» **Exercise brief**: For every line in the entries that contains "knee", show the whole line.

» **Extracted information**:
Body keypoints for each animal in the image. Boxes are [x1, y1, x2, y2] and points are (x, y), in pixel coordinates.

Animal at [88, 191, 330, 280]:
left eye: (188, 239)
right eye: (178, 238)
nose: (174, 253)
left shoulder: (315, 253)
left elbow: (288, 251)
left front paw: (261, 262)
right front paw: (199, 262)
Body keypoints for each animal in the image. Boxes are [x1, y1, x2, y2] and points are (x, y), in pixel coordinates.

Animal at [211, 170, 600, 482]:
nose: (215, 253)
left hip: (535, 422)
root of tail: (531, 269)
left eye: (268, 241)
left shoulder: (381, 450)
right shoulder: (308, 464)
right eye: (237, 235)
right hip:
...
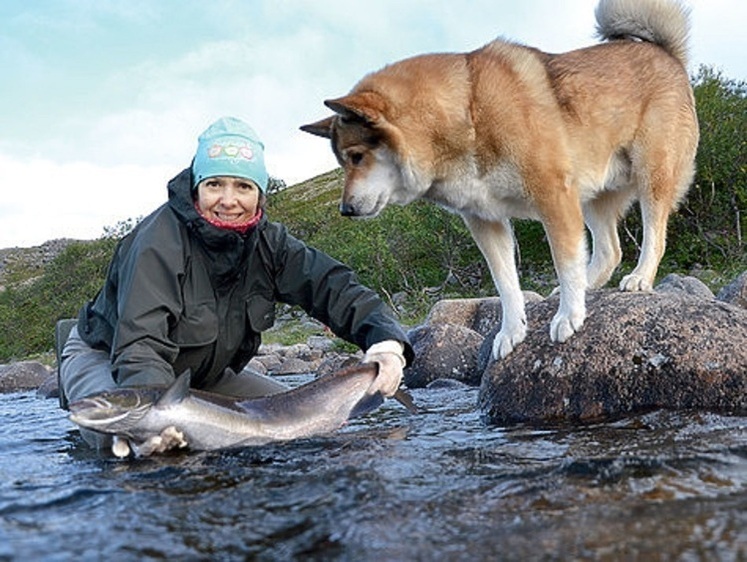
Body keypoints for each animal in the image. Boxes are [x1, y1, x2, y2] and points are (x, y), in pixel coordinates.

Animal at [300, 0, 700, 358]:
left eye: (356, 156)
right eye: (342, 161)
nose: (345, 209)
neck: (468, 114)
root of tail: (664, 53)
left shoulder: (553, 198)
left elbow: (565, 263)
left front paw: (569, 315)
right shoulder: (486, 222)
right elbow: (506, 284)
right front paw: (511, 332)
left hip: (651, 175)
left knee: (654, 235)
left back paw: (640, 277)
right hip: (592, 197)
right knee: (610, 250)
---
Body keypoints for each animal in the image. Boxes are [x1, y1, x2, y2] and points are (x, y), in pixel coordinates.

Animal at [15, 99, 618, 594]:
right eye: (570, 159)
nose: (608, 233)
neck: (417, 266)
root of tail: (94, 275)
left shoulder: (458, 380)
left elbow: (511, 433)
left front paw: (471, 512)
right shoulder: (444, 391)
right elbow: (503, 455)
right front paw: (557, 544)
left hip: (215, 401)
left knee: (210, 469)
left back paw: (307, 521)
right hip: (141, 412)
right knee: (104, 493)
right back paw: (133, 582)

» **Reply to the exercise**:
left knee: (654, 235)
right knee: (610, 250)
left knee: (210, 469)
right knee: (104, 493)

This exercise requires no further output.